## Aim of the task
Reproduce the text of every record below line for line, leaving out the pictures.

───── Data shown ─────

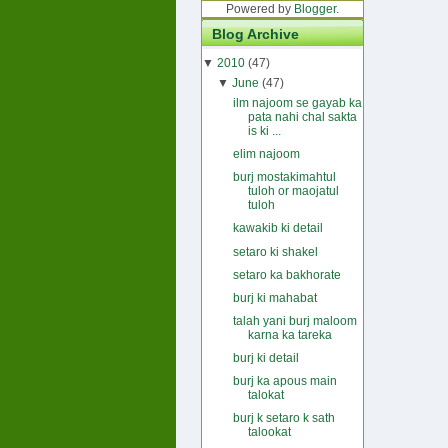
Powered by
Blogger
.
Blog Archive
▼
2010
(47)
▼
June
(47)
ilm najoom se gayab ka
pata nahi chal sakta
is ki ...
elim najoom
burj mostakimahtul
tuloh or maojatul
tuloh
kawakib ki detail
setaro ki shakel
setaro ka bakhorate
burj ki mahabat
talah yani burj maloom
karna ka tareka
burj ki detail
burj ka apous main
talokat
burj k setaro k sath
talookat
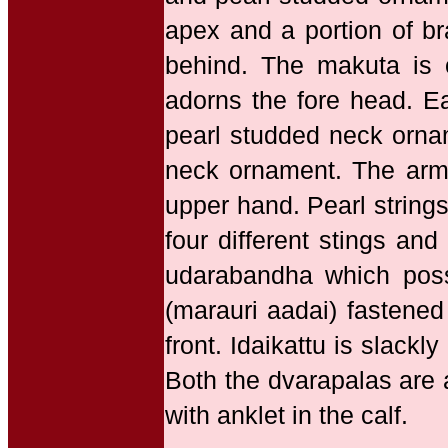
apex and a portion of br
behind. The makuta is 
adorns the fore head. E
pearl studded neck ornam
neck ornament. The arms
upper hand. Pearl strings
four different stings an
udarabandha which posse
(marauri aadai) fastened
front. Idaikattu is slack
Both the dvarapalas are 
with anklet in the calf.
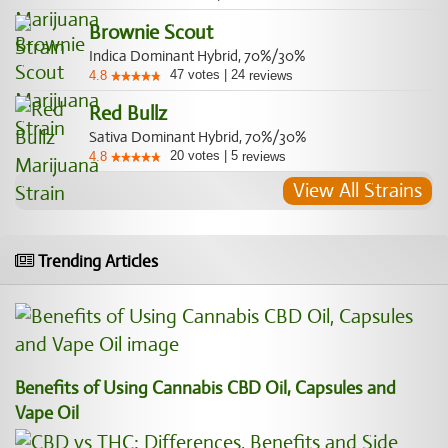
Brownie Scout
Indica Dominant Hybrid, 70%/30%
47
votes
|
24
4.8
reviews
Red Bullz
Sativa Dominant Hybrid, 70%/30%
20
votes
|
5
4.8
reviews
View All Strains
Trending Articles
Benefits of Using Cannabis CBD Oil, Capsules and
Vape Oil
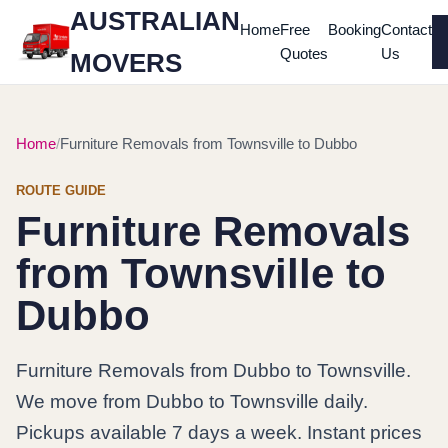
AUSTRALIAN
Home
Free
Booking
Contact
Quotes
Us
MOVERS
Home
Furniture Removals from Townsville to Dubbo
ROUTE GUIDE
Furniture Removals
from Townsville to
Dubbo
Furniture Removals from Dubbo to Townsville.
We move from Dubbo to Townsville daily.
Pickups available 7 days a week. Instant prices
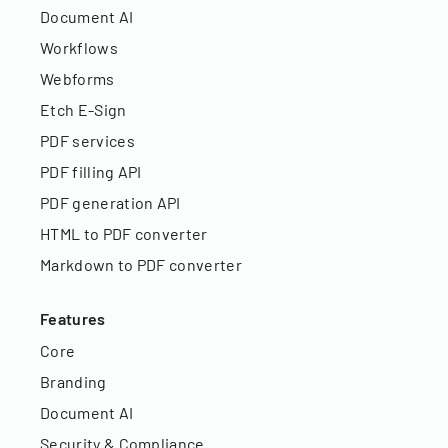
Document AI
Workflows
Webforms
Etch E-Sign
PDF services
PDF filling API
PDF generation API
HTML to PDF converter
Markdown to PDF converter
Features
Core
Branding
Document AI
Security & Compliance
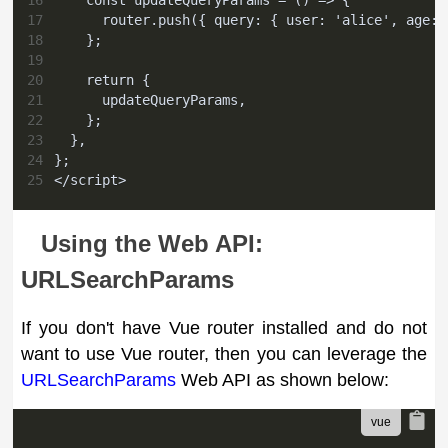
16
    const updateQueryParams = () => {
17
      router.push({ query: { user: 'alice', age: 
18
    };
19
20
    return {
21
      updateQueryParams,
22
    };
23
  },
24
};
25
</script>
Using the Web API:
URLSearchParams
If you don't have Vue router installed and do not
want to use Vue router, then you can leverage the
URLSearchParams
Web API as shown below:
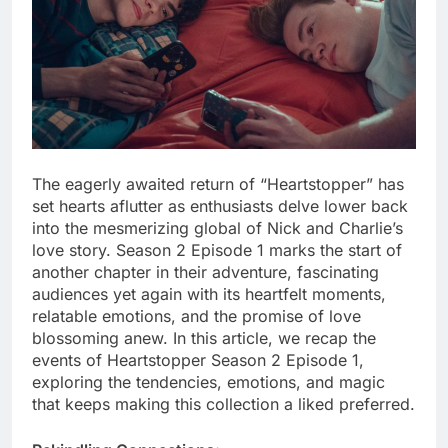
The eagerly awaited return of “Heartstopper” has
set hearts aflutter as enthusiasts delve lower back
into the mesmerizing global of Nick and Charlie’s
love story. Season 2 Episode 1 marks the start of
another chapter in their adventure, fascinating
audiences yet again with its heartfelt moments,
relatable emotions, and the promise of love
blossoming anew. In this article, we recap the
events of Heartstopper Season 2 Episode 1,
exploring the tendencies, emotions, and magic
that keeps making this collection a liked preferred.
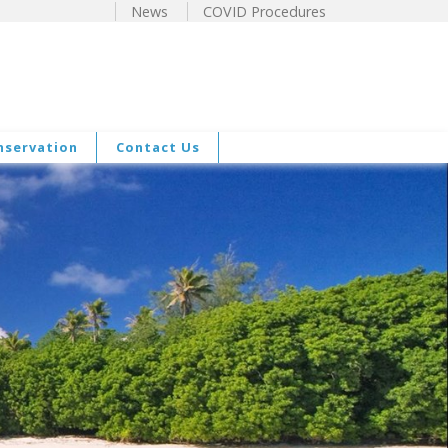
News
COVID Procedures
nservation
Contact Us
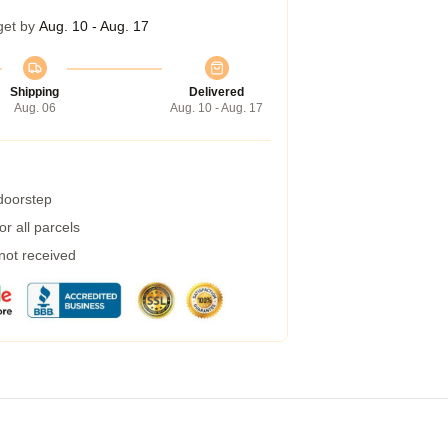
get by
Aug. 10 - Aug. 17
Shipping
Delivered
Aug. 06
Aug. 10 - Aug. 17
 doorstep
r all parcels
 not received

─────

## Completed task
Powered by
Blogger
.
Blog Archive
▼
2010
(47)
▼
June
(47)
ilm najoom se gayab ka
pata nahi chal sakta
is ki ...
elim najoom
burj mostakimahtul
tuloh or maojatul
tuloh
kawakib ki detail
setaro ki shakel
setaro ka bakhorate
burj ki mahabat
talah yani burj maloom
karna ka tareka
burj ki detail
burj ka apous main
talokat
burj k setaro k sath
talookat
apex and a portion of br
behind. The makuta is 
adorns the fore head. E
pearl studded neck ornam
neck ornament. The arms
upper hand. Pearl strings
four different stings an
udarabandha which posse
(marauri aadai) fastened
front. Idaikattu is slack
Both the dvarapalas are 
with anklet in the calf.
Brownie Scout
Indica Dominant Hybrid, 70%/30%
47
votes
|
24
4.8
reviews
Red Bullz
Sativa Dominant Hybrid, 70%/30%
20
votes
|
5
4.8
reviews
View All Strains
Trending Articles
Benefits of Using Cannabis CBD Oil, Capsules and
Vape Oil
AUSTRALIAN
Home
Free
Booking
Contact
Quotes
Us
MOVERS
Home
Furniture Removals from Townsville to Dubbo
ROUTE GUIDE
Furniture Removals
from Townsville to
Dubbo
Furniture Removals from Dubbo to Townsville.
We move from Dubbo to Townsville daily.
Pickups available 7 days a week. Instant prices
Document AI
Workflows
Webforms
Etch E-Sign
PDF services
PDF filling API
PDF generation API
HTML to PDF converter
Markdown to PDF converter
Features
Core
Branding
Document AI
Security & Compliance
16
    const updateQueryParams = () => {
17
      router.push({ query: { user: 'alice', age: 
18
    };
19
20
    return {
21
      updateQueryParams,
22
    };
23
  },
24
};
25
</script>
Using the Web API:
URLSearchParams
If you don't have Vue router installed and do not
want to use Vue router, then you can leverage the
URLSearchParams
Web API as shown below:
The eagerly awaited return of “Heartstopper” has
set hearts aflutter as enthusiasts delve lower back
into the mesmerizing global of Nick and Charlie’s
love story. Season 2 Episode 1 marks the start of
another chapter in their adventure, fascinating
audiences yet again with its heartfelt moments,
relatable emotions, and the promise of love
blossoming anew. In this article, we recap the
events of Heartstopper Season 2 Episode 1,
exploring the tendencies, emotions, and magic
that keeps making this collection a liked preferred.
News
COVID Procedures
nservation
Contact Us
get by
Aug. 10 - Aug. 17
Shipping
Delivered
Aug. 06
Aug. 10 - Aug. 17
 doorstep
r all parcels
 not received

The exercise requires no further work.